As a Cuban kid growing up around people from all over the world, Nochebuena and the traditions around it made me feel like I belonged to a country and a culture that I had always felt isolated from.

California Nochebuena on Central Standard Time

Angie Orellana Hernandez, L.A. Times reporting fellow

In 2006, my family and I had our first Christmas away from Guatemala. It was a sharp shift felt by my parents, who said our village in Escuintla would throw big street festivals and have community potlucks for the holidays.

But it had been less than three months since we immigrated to California, so we didn’t know what to do, who to visit or where we could find a semblance of the life we used to know. My mom, ever the problem solver, thought of a solution: Let’s try to bring a piece of home to Sacramento.

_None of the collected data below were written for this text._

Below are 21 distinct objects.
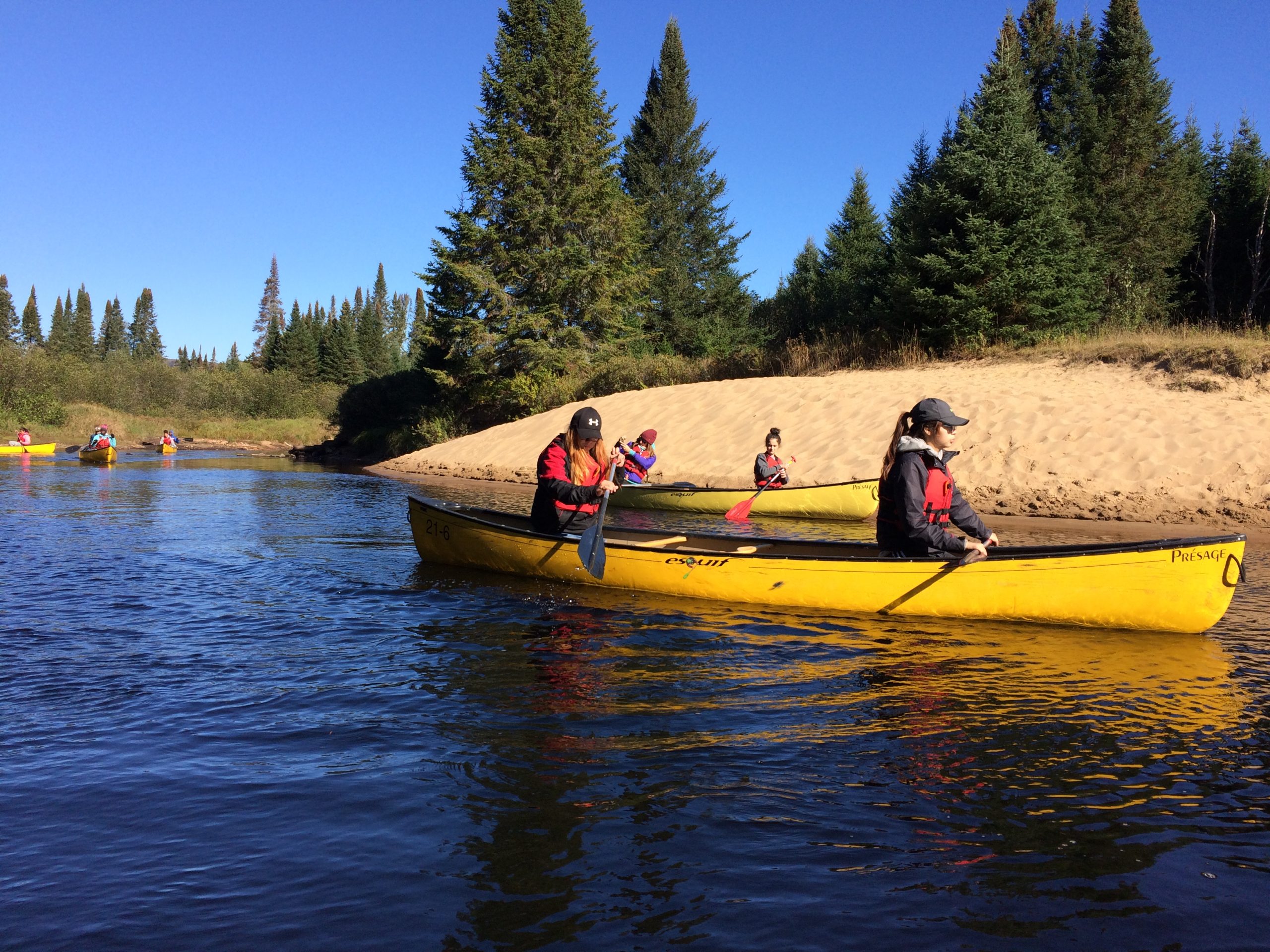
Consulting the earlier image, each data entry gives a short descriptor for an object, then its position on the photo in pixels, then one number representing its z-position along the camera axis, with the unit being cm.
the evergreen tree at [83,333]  9206
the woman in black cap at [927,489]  689
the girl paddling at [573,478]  869
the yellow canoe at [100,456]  2884
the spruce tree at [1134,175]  3097
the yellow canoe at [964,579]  703
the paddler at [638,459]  1642
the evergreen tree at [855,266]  2812
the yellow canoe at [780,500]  1457
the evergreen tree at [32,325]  10519
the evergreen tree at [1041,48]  3625
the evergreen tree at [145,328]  11725
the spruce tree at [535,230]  3409
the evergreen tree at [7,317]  9275
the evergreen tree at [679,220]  4141
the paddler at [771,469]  1514
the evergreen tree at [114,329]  11494
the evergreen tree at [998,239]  2209
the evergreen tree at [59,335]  8794
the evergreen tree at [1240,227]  3000
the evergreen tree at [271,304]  12600
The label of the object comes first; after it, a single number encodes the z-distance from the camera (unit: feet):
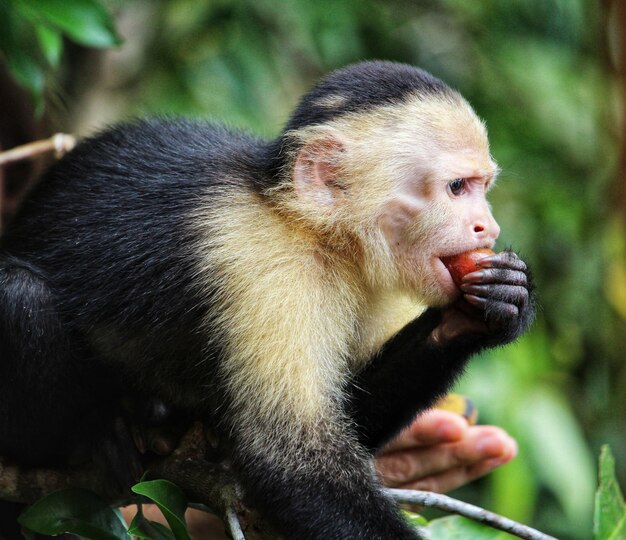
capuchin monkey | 14.44
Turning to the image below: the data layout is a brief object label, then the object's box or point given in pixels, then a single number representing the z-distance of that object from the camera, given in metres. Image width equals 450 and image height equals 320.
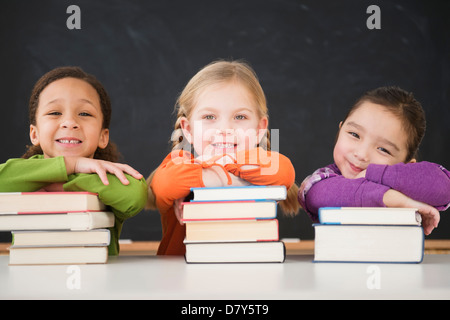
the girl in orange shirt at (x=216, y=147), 1.21
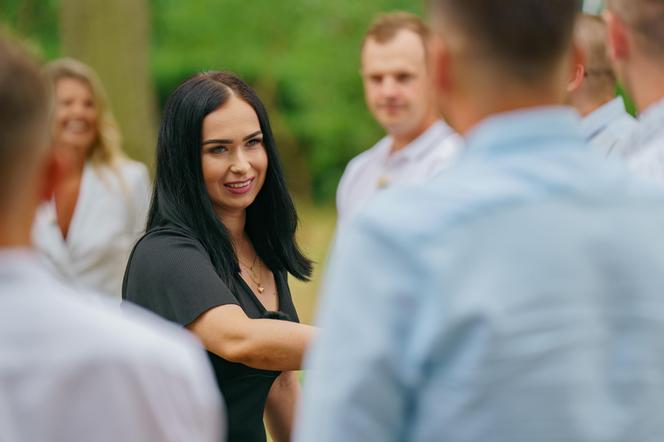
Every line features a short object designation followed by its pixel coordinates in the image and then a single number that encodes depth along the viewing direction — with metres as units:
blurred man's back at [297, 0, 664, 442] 2.88
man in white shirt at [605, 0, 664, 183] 3.95
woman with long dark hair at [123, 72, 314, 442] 5.55
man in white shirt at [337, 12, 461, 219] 9.63
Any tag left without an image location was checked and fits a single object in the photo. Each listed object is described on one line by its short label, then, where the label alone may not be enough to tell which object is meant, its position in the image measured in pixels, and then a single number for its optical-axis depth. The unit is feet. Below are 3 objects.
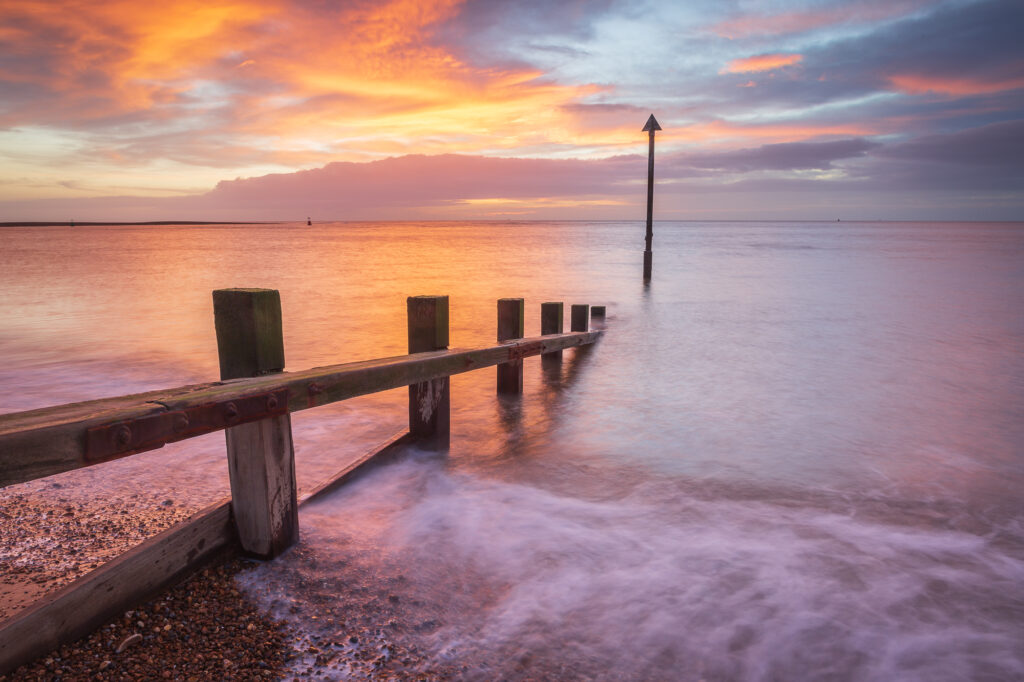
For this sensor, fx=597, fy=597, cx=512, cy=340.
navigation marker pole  60.54
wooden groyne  6.31
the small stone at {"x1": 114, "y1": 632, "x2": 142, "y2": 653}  7.96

So now on Nochebuena, the house runs on Central Standard Time, Guatemala’s time zone.

But before we can open presents at 10 p.m., my mom mobilizes the family for mandatory tamal duty. My sister and I clean the hojas de platano, my dad and brother stir the masa in a giant silver pot until it thickens, and then my mom and abuelita assemble the pieces together. No one is allowed to slack off.

My family has tried to adopt more American traditions — dressing up in plaid pajamas, visiting Santa at the local mall, building a gingerbread house — but, at least for us, there’s nothing better than dinner at 8, gifts at 10, bed by midnight and the entire next day to sleep in.